* [Task brief] Each record below should appear again exactly as written.

(Records from a collection)
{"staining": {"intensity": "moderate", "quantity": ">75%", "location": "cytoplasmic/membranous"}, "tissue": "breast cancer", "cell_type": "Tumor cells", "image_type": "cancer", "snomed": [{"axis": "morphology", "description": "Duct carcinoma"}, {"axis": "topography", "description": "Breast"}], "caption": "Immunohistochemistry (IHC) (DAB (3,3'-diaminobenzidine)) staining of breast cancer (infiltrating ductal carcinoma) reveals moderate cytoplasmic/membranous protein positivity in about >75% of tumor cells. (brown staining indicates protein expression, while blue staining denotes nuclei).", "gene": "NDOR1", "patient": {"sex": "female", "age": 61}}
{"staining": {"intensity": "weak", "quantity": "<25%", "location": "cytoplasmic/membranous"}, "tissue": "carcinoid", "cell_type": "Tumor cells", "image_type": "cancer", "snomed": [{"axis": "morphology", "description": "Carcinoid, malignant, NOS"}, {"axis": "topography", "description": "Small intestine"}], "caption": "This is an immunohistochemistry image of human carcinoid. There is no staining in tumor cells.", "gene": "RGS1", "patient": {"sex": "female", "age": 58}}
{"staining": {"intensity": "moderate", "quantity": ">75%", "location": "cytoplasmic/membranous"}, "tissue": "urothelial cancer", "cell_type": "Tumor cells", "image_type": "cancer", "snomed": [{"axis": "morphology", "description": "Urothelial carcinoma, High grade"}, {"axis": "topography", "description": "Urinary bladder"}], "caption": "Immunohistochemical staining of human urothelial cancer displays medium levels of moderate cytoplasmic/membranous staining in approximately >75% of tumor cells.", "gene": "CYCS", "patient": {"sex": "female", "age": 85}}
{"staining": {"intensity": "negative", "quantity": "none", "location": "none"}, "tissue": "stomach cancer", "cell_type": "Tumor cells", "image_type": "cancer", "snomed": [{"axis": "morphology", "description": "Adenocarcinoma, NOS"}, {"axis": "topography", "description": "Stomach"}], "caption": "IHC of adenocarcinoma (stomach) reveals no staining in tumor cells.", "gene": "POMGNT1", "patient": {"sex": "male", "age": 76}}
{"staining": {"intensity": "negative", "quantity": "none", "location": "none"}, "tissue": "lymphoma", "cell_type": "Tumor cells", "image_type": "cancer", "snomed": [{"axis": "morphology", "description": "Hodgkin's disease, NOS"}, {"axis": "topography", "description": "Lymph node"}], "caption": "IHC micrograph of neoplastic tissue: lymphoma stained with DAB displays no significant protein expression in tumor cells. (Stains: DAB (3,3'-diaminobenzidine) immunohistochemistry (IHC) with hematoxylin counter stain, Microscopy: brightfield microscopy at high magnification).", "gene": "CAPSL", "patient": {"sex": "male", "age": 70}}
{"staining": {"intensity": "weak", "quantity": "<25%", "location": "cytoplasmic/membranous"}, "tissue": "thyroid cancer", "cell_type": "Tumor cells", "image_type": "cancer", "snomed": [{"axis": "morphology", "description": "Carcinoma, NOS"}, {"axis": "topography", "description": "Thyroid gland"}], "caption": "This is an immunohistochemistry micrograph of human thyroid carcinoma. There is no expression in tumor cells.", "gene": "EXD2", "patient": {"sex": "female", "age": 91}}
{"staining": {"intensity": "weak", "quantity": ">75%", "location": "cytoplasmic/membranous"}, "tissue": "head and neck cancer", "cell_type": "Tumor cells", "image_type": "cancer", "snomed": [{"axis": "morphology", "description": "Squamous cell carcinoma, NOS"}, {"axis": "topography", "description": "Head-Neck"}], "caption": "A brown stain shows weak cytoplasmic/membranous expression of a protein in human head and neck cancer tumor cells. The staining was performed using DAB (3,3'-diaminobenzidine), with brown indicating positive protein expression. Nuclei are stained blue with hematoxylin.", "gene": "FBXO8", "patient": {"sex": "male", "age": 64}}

* [Solved problem]
{"staining": {"intensity": "moderate", "quantity": ">75%", "location": "cytoplasmic/membranous"}, "tissue": "breast cancer", "cell_type": "Tumor cells", "image_type": "cancer", "snomed": [{"axis": "morphology", "description": "Duct carcinoma"}, {"axis": "topography", "description": "Breast"}], "caption": "Immunohistochemistry (IHC) (DAB (3,3'-diaminobenzidine)) staining of breast cancer (infiltrating ductal carcinoma) reveals moderate cytoplasmic/membranous protein positivity in about >75% of tumor cells. (brown staining indicates protein expression, while blue staining denotes nuclei).", "gene": "NDOR1", "patient": {"sex": "female", "age": 61}}
{"staining": {"intensity": "weak", "quantity": "<25%", "location": "cytoplasmic/membranous"}, "tissue": "carcinoid", "cell_type": "Tumor cells", "image_type": "cancer", "snomed": [{"axis": "morphology", "description": "Carcinoid, malignant, NOS"}, {"axis": "topography", "description": "Small intestine"}], "caption": "This is an immunohistochemistry image of human carcinoid. There is no staining in tumor cells.", "gene": "RGS1", "patient": {"sex": "female", "age": 58}}
{"staining": {"intensity": "moderate", "quantity": ">75%", "location": "cytoplasmic/membranous"}, "tissue": "urothelial cancer", "cell_type": "Tumor cells", "image_type": "cancer", "snomed": [{"axis": "morphology", "description": "Urothelial carcinoma, High grade"}, {"axis": "topography", "description": "Urinary bladder"}], "caption": "Immunohistochemical staining of human urothelial cancer displays medium levels of moderate cytoplasmic/membranous staining in approximately >75% of tumor cells.", "gene": "CYCS", "patient": {"sex": "female", "age": 85}}
{"staining": {"intensity": "negative", "quantity": "none", "location": "none"}, "tissue": "stomach cancer", "cell_type": "Tumor cells", "image_type": "cancer", "snomed": [{"axis": "morphology", "description": "Adenocarcinoma, NOS"}, {"axis": "topography", "description": "Stomach"}], "caption": "IHC of adenocarcinoma (stomach) reveals no staining in tumor cells.", "gene": "POMGNT1", "patient": {"sex": "male", "age": 76}}
{"staining": {"intensity": "negative", "quantity": "none", "location": "none"}, "tissue": "lymphoma", "cell_type": "Tumor cells", "image_type": "cancer", "snomed": [{"axis": "morphology", "description": "Hodgkin's disease, NOS"}, {"axis": "topography", "description": "Lymph node"}], "caption": "IHC micrograph of neoplastic tissue: lymphoma stained with DAB displays no significant protein expression in tumor cells. (Stains: DAB (3,3'-diaminobenzidine) immunohistochemistry (IHC) with hematoxylin counter stain, Microscopy: brightfield microscopy at high magnification).", "gene": "CAPSL", "patient": {"sex": "male", "age": 70}}
{"staining": {"intensity": "weak", "quantity": "<25%", "location": "cytoplasmic/membranous"}, "tissue": "thyroid cancer", "cell_type": "Tumor cells", "image_type": "cancer", "snomed": [{"axis": "morphology", "description": "Carcinoma, NOS"}, {"axis": "topography", "description": "Thyroid gland"}], "caption": "This is an immunohistochemistry micrograph of human thyroid carcinoma. There is no expression in tumor cells.", "gene": "EXD2", "patient": {"sex": "female", "age": 91}}
{"staining": {"intensity": "weak", "quantity": ">75%", "location": "cytoplasmic/membranous"}, "tissue": "head and neck cancer", "cell_type": "Tumor cells", "image_type": "cancer", "snomed": [{"axis": "morphology", "description": "Squamous cell carcinoma, NOS"}, {"axis": "topography", "description": "Head-Neck"}], "caption": "A brown stain shows weak cytoplasmic/membranous expression of a protein in human head and neck cancer tumor cells. The staining was performed using DAB (3,3'-diaminobenzidine), with brown indicating positive protein expression. Nuclei are stained blue with hematoxylin.", "gene": "FBXO8", "patient": {"sex": "male", "age": 64}}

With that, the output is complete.